■ **Exercise requirements**:
• A. In the biographical sketch of Vegius, to what post did Pope Eugene IV name him in 1443?
• B. Please carry on the biographical sketch of Vegius from the point where it ends.

■ **Document extract**:
Segment Open

Churchman, humanist, educator, and scholar of the early Italian Renaissance; b. Lodi, Italy, 1406 or 1407; d. Rome, 1458. Born of distinguished parents, Vegius received his formal schooling at Milan where he studied the classics, particularly Virgil and Ovid. In 1422 he wrote his first volume of poems, Pompeiana, elegies and epigrams on country life. At his father's insistence he entered the University of Pavia at the age of 19 and studied philosophy and jurisprudence. He later devoted himself to his favorite study, poetry, and to Greek. On completing his studies he was made professor of poetry and law at Pavia. Ordained a secular priest, he went to Florence after 1431, where he became a member of the celebrated group of writers at the Medicean and papal courts. He was appointed secretary of papal briefs about 1433, and in 1442, apostolic datary. Named a canon of St. Peter's (1443) by Pope Eugene IV, Vegius remained in Rome, where he concentrated on philosophical and ecclesiastical studies. He gave his attention to Christian literature and history rather than to the classics, and eventually preferred Augustine to Virgil. After joining the Augustinians, he wrote several volumes, including De educatione liberorum et eorum claris moribus (On the Education of Children and Their Moral Training )the most Christian in spirit of all humanistic educational treatises. In it he proposed St. Augustine and his mother, St. Monica, as models for Christian educators. Among its significant features, it urged the study of classical literature together with the study of the scripture and of the Church Fathers. It also provided for the education of girls, and emphasized the development of sound moral character as the chief end of education. Vegius wrote a total of about 50 works, including 38 poems. In 1907 the fifth centenary of Vegius's birth was celebrated at Lodi.

Segment Closed

■ **Available data**:

Segment Open

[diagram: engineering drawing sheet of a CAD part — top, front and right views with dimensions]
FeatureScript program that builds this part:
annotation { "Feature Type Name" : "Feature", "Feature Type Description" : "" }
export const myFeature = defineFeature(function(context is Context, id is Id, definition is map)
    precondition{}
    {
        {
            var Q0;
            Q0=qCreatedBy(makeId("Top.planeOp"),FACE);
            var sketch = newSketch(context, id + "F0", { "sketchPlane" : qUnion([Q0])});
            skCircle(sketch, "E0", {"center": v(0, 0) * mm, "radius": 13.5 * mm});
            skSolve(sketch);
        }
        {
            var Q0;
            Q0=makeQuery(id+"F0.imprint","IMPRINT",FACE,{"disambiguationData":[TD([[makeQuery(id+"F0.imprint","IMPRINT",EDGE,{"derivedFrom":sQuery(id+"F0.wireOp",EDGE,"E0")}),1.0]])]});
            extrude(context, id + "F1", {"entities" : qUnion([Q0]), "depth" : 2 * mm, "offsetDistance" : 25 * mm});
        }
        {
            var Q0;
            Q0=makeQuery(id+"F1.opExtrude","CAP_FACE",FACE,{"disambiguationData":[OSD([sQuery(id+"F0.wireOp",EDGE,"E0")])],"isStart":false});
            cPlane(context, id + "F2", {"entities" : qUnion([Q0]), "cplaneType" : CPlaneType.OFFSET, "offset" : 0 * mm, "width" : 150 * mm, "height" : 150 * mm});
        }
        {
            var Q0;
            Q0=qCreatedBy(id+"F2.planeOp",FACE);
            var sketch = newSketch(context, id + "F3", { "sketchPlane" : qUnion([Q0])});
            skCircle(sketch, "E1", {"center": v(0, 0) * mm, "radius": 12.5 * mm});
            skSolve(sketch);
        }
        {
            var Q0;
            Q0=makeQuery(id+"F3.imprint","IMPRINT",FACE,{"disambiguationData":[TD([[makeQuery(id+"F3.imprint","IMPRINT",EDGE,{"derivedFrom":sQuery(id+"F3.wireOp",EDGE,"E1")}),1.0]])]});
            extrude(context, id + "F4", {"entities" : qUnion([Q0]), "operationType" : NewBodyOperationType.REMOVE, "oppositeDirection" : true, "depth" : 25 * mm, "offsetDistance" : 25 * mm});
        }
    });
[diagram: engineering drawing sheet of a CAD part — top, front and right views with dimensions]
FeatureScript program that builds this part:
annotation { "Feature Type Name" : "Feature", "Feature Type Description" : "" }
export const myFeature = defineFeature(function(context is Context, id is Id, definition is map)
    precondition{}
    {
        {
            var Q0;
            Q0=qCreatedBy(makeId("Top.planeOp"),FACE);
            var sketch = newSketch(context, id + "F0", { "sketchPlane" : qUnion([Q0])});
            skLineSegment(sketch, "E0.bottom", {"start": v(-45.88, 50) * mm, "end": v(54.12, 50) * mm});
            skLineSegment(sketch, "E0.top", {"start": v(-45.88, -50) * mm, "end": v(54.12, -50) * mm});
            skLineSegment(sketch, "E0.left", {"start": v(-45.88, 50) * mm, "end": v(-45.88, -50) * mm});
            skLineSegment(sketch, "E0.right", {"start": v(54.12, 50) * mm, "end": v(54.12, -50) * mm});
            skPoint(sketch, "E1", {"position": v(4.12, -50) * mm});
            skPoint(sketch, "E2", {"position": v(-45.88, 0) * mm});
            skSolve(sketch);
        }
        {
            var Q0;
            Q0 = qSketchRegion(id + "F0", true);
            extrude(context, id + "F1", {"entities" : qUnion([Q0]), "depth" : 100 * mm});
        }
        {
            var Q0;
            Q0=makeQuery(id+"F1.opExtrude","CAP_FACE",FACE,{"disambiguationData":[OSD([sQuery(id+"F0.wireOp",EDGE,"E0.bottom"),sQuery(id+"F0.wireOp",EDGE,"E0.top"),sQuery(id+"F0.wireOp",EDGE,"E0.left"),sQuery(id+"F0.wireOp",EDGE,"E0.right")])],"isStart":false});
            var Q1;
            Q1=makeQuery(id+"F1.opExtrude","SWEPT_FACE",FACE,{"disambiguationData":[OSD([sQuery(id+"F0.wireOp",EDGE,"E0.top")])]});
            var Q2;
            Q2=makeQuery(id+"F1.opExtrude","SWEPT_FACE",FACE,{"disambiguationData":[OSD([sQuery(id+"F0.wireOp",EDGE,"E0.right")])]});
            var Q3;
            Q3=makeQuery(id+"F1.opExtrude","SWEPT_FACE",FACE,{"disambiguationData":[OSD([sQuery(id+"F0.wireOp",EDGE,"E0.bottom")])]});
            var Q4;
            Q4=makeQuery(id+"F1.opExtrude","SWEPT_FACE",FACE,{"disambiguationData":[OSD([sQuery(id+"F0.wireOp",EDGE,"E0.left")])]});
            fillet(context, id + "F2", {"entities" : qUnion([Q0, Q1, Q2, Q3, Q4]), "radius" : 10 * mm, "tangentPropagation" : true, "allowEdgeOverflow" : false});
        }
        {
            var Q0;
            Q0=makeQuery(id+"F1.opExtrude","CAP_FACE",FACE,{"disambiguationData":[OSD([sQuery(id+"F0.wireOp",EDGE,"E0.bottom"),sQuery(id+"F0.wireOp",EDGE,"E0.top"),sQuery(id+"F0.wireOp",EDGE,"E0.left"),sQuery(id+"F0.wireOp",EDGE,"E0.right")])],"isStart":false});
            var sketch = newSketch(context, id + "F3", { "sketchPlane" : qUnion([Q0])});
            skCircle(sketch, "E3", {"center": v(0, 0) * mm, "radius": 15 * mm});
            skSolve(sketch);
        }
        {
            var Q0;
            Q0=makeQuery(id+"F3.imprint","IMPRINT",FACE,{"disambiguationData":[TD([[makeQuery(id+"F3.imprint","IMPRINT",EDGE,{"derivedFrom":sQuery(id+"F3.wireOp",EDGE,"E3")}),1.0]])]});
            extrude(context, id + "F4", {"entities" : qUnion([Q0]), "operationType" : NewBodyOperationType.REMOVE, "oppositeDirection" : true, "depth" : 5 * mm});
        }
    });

Segment Closed

■ **Outputs in order**:
• A. A canon of St. Peter's.

• B.
Bibliography: a. franzoni, L'Opera pedagogica di Maffeo Vegio (Lodi 1907). m. vegius, Maphei Vegii Laudensis de educatione liberorum et eorum claris moribus, libri sex: A Critical Text of Books 13 by m. w. fanning (PHD Thesis CUA, Washington 1933); Maphei Vegii Laudensis de educatione liberorum et eorum claris moribus, libri sex: A Critical Text of Books 46 by a. s. sullivan (PHD Thesis CUA, Washington 1936). v. j. horkan, Educational Theories and Principles of Maffeo Vegio (Washington 1953).